One way in which Neuromancer and The Matrix are similar is that they both depict a cyberspace that seems as real to its inhabitants as the world does to us. The protagonist in Neuromancer prefers the cyber world to the real world, to the point that he starts to not care about the real world. Similarly, some Matrix inhabitants who have broken through into the real world long to return back to the cyber world to forget that the real world actually exists.

An interesting dissimilarity between the Neuromancer and The Matrix is the theme of choice. Being able to choose is something that is highly important to both the freed humans and the Machines, as seen in the final movie of the trilogy. Morpheus gives Neo the choice to leave the matrix and later presents him with other choices. The machine's entire control over the matrix seems predicated on Neo choosing to keep humanity in the matrix, rather than risk the destruction of the humanity. In Neuromancer, there is Case has only one true choice, whether to help Wintermute or die. He is driven on an essentially predetermined path and eventually follows through and finishes the journey he was set on. This seems to be an interesting point which seems to talk to the strength of the characters. It shows how Neo and the other freed humans have a resolve, while Case just goes along for the ride.

The Precession of Simulacra One of the inspirations for The Matrix was Jean Baudrillard's work, Simulation and Simulacra, of which The Precession of Simulacra was a part. Ideas from this work are apparent in The Matrix, where reality has been completely replaced by a simulation. Baudrillard, however, was critical of the Wachowski brothers claiming that The Matrix was inspired by his work, saying that they missed the point. The Matrix depicts a world where humans have been planted into a virtual reality, but reality itself still exists. Baudrillard, on the other hand, argues that reality itself has been replaced by a simulation of itself, a subtle but important difference.

Previous Discussion

The Matrix is the result of a world where Machine Labor has undermined the human race. The movie features highly advanced killer robots (similar to The Killer Cyborg), a computer network that disconnects the body from the mind (as in The Girl Who Was Plugged In), and the use of self-interest (as discussed in Wealth of Nations) and Pleasure to enslave the majority of humanity.

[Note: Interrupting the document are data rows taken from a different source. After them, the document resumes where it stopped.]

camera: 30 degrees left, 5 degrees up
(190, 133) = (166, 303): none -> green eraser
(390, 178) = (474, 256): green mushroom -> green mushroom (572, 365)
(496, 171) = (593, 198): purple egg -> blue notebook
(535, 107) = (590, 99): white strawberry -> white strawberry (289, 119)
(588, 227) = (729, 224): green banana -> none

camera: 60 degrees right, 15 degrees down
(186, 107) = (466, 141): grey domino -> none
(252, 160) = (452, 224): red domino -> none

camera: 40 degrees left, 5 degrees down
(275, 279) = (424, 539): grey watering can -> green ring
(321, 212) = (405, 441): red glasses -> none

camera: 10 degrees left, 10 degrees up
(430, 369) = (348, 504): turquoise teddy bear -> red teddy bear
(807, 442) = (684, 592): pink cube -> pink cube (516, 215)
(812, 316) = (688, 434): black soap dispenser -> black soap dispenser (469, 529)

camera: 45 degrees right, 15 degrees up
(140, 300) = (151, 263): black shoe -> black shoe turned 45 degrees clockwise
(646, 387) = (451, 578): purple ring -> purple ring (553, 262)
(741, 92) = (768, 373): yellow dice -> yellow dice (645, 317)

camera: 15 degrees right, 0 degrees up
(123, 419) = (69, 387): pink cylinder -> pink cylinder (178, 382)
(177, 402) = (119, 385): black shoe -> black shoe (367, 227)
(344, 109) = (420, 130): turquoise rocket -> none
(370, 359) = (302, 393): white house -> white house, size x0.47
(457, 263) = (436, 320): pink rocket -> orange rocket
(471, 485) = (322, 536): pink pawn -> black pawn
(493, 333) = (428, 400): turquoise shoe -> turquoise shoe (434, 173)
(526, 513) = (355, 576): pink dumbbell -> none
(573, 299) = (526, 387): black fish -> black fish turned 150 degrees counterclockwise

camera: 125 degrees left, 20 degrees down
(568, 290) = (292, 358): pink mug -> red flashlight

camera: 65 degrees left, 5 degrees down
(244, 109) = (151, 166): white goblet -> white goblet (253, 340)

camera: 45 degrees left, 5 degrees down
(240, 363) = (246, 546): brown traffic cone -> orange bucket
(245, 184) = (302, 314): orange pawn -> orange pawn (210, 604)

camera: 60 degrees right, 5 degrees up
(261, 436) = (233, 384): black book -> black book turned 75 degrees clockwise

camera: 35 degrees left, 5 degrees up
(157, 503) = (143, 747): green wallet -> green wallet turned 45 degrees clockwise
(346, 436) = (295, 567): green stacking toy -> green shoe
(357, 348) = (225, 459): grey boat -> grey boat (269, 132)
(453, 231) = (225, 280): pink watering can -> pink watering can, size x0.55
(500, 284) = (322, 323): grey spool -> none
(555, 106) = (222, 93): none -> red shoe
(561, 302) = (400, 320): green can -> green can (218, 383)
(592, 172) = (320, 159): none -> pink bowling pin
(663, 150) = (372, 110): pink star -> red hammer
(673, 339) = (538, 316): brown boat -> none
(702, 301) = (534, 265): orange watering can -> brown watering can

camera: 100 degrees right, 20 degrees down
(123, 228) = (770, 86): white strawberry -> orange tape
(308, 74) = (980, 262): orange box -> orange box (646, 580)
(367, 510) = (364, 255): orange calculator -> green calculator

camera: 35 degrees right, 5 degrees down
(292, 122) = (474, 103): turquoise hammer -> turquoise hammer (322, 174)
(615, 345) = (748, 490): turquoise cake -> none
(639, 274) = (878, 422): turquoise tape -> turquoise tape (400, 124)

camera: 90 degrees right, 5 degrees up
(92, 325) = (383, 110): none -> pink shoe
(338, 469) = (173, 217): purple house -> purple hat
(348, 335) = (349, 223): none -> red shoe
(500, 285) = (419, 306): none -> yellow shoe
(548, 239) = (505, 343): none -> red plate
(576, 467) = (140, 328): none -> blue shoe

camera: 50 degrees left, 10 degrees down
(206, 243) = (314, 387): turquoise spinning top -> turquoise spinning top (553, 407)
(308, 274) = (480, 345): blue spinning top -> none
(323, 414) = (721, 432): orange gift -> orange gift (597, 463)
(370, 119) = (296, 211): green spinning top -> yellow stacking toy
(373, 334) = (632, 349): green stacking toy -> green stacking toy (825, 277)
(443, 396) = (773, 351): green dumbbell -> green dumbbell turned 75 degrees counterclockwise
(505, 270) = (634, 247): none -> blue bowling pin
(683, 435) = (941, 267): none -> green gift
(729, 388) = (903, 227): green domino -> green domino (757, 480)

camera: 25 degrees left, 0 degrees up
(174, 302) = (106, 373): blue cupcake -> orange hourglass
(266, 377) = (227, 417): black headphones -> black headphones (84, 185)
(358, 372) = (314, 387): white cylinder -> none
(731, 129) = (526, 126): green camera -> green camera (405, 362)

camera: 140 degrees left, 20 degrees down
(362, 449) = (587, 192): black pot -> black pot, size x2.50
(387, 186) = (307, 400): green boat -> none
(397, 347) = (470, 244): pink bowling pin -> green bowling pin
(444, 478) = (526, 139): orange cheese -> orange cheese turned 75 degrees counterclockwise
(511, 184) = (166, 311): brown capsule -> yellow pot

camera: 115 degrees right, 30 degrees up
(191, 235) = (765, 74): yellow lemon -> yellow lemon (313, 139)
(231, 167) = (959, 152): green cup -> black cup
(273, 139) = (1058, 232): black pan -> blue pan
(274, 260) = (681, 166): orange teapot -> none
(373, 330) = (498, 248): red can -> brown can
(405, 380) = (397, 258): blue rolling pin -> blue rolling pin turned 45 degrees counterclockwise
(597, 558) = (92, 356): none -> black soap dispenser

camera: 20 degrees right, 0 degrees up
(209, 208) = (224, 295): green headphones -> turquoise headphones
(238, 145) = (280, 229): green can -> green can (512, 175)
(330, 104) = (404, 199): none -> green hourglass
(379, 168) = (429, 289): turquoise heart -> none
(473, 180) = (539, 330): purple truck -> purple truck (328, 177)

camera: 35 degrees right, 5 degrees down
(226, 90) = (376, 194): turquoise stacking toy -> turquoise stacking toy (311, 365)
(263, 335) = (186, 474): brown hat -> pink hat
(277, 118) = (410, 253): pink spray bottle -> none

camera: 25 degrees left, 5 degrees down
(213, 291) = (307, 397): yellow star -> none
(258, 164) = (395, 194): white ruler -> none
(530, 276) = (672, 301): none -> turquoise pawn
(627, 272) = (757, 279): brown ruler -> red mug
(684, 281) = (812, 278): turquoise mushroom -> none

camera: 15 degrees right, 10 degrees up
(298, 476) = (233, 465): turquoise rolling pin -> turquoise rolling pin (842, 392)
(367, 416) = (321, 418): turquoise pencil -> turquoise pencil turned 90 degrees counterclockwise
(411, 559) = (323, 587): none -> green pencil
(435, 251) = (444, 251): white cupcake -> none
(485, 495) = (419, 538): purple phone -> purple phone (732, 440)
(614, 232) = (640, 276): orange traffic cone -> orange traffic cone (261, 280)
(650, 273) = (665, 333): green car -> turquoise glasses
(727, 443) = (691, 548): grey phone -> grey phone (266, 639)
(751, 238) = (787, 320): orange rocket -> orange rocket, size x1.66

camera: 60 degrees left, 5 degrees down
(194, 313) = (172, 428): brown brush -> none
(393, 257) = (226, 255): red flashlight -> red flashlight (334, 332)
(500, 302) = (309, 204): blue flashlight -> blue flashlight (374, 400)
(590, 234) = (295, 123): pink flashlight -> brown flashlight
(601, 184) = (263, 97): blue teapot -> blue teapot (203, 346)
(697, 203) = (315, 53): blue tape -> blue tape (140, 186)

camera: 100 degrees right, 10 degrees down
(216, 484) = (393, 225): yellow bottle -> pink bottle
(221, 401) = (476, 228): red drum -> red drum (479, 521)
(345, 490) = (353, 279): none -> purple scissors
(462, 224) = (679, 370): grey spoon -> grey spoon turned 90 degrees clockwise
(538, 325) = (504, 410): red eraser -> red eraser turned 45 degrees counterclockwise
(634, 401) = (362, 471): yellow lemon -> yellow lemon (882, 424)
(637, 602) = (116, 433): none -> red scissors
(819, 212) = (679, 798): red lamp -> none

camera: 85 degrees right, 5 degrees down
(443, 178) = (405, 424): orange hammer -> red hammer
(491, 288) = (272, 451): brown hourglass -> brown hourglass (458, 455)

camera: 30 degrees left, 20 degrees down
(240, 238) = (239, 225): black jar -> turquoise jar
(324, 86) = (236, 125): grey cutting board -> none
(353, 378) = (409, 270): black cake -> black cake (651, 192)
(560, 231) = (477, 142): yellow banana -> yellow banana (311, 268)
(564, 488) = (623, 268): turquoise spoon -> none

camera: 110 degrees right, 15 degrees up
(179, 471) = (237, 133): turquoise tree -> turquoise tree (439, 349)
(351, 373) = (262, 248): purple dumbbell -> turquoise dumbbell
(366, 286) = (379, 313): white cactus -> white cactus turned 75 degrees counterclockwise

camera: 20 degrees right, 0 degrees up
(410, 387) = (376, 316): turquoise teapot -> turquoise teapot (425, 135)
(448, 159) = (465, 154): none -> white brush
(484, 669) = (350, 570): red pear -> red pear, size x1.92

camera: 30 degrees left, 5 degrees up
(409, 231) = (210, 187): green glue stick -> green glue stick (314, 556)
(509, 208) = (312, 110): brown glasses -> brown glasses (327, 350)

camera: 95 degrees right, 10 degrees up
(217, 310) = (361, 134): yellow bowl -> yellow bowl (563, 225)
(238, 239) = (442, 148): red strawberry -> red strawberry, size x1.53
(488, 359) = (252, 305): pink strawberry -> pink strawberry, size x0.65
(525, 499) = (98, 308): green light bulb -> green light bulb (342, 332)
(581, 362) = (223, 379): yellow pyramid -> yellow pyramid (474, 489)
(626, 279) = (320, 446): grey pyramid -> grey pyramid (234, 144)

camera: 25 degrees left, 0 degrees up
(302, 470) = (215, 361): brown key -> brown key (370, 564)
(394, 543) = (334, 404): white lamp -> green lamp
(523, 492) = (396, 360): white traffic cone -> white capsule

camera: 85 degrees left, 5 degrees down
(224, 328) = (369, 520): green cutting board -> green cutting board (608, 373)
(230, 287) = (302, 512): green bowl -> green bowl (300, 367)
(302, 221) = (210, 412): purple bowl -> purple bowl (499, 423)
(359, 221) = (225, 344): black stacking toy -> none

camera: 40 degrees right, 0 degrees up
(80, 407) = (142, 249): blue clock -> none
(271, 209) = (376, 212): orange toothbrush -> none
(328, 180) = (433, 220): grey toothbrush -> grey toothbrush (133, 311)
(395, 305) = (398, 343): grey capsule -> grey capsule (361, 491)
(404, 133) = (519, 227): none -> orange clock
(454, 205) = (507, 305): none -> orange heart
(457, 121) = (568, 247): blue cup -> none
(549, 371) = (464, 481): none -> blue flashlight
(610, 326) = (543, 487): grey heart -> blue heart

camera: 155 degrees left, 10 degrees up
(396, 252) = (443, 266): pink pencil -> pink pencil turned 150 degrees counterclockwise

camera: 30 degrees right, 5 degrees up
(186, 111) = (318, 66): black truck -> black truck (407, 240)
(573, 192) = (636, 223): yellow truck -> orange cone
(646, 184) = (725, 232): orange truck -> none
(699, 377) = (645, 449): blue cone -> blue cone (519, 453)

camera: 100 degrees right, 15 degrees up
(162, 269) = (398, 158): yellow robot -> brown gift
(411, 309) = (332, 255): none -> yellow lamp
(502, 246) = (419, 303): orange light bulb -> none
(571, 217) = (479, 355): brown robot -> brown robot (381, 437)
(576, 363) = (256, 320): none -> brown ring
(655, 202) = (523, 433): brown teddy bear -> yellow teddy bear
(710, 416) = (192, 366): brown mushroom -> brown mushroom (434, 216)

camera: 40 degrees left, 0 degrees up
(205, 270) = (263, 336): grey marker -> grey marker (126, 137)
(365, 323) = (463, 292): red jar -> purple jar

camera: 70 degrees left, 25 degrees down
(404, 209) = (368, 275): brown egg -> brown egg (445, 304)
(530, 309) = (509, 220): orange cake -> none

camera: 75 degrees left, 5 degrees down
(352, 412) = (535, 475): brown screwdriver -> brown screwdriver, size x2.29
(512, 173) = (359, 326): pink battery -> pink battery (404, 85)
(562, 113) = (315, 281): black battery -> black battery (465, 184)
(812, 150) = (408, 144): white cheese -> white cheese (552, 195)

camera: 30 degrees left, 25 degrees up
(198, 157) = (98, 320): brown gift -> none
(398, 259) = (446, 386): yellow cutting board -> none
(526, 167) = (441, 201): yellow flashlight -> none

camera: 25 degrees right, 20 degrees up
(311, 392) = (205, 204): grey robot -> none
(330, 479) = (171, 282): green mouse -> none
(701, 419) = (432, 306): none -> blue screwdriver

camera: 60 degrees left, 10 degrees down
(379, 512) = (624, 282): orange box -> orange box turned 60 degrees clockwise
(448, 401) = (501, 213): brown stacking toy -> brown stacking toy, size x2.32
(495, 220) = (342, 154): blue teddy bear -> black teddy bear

Dependence: On one hand, many people in The Matrix have accepted life in the matrix as reality and depend on it to survive. On the other hand, the main characters of the film, those free from The Matrix, cannot survive in the false reality that is The Matrix and rely on the truth for survival.

Artificial Intelligence: Like other works (such as the Terminator trilogy), The Matrix deals with a proposed future of mankind's subjugation by a race of hyperintelligent machines. Also like other works, artificial intelligence is seen as an example of uncontrollable arrogance and hubris, something that mankind cannot coexist with and which will lead to mankind's eventual downfall.